Without a wink and inquisitively he looked at my paintings. He smiled, and said “baat ban gayi”. For next few days, he kept my works in his apartment and showed them to anyone and everyone who so ever came to see him. I remember next fine day he said: painting is not a profession. It is a vocation, which demands total involvement, persistent research and hard work. Only a long thought processes followed by practical work can lead to a personal vision and an understanding of the vital elements which constitute the life of form.
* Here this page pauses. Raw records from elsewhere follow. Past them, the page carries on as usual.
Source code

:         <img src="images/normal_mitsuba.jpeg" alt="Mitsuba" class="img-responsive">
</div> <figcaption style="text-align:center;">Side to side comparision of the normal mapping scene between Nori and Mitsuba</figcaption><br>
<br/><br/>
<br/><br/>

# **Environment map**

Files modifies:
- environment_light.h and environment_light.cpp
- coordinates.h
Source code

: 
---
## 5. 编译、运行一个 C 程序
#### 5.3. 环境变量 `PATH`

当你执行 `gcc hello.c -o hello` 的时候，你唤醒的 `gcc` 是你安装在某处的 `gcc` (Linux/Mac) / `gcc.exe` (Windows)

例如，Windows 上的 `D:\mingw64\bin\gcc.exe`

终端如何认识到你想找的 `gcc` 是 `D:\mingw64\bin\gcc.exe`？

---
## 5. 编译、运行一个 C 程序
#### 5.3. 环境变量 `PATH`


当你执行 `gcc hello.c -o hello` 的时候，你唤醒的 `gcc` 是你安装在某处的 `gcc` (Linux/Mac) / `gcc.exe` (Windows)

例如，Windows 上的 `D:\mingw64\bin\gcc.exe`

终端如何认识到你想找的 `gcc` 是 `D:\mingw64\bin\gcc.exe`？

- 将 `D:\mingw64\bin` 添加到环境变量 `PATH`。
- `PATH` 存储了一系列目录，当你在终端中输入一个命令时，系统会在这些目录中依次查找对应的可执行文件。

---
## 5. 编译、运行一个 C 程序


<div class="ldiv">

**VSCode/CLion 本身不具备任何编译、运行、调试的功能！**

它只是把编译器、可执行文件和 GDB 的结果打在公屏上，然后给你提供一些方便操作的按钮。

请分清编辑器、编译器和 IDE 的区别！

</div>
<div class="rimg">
An easel with painting in process, Brushes scattered all around, dune of used and unused colour tube lying on carpet which is almost covered by colour drips and now it is no longer in its proper rectangular shape as some dealer came, cut and bought it in pieces on his own accord, there are some finished canvases in a row against the wall, a shaligram at one corner, dozens of book in shelf and all around on traditional and contemporary art which he has acquired from different places, sketch books, pen, Pencils, autobiography of Gandhi, copy of Geeta, quotes by Rilke and Vinoba Bhave on wall, soil from  Mandala, Santiniketan and Rajghat  packed in small specimen bottles on table etc etc are all in a room, where he spends his most of his day time and he call it his studio. He says “my studio is a place for meditation, it is a space where silence prevails. The walls seem to protect me and help me to attain the state of grace congenial for my work. There are books, objects and images in an orderly disorder. It is here that I find a climate suitable for my work as nowhere else. When I'm working, I retain what is essential, based on instinct and direct perception which goes beyond eclectic knowledge. What remains at this stage is intuition; according to Indian thought it is by intuition that a painting is brought into being; the divine helps the painter”.

A prayer of Shri Ramkrishna Paramhans on one of the wall in his studio:

“I prayed to her, taking a flower in my hands; “mother, here is thy knowledge and here is thy ignorance. Take them both, mother and give me only pure love. Here is thy holiness and here is thy unholiness. Take them both, mother and give me pure love. Here is thy righteousness and here is thy unrighteousness. Take them both, mother and give me pure love.”

He added:  I spoke of all these, but I could not say: “mother, here is thy truth and here is thy falsehood. Take them both.”

I give up everything at her feet but could not bring myself to give up the truth.

A saying of Buddha on his window:

“Be a lamp to yourself. Be your own confidence. Hold to the truth within yourself, as to the only truth.”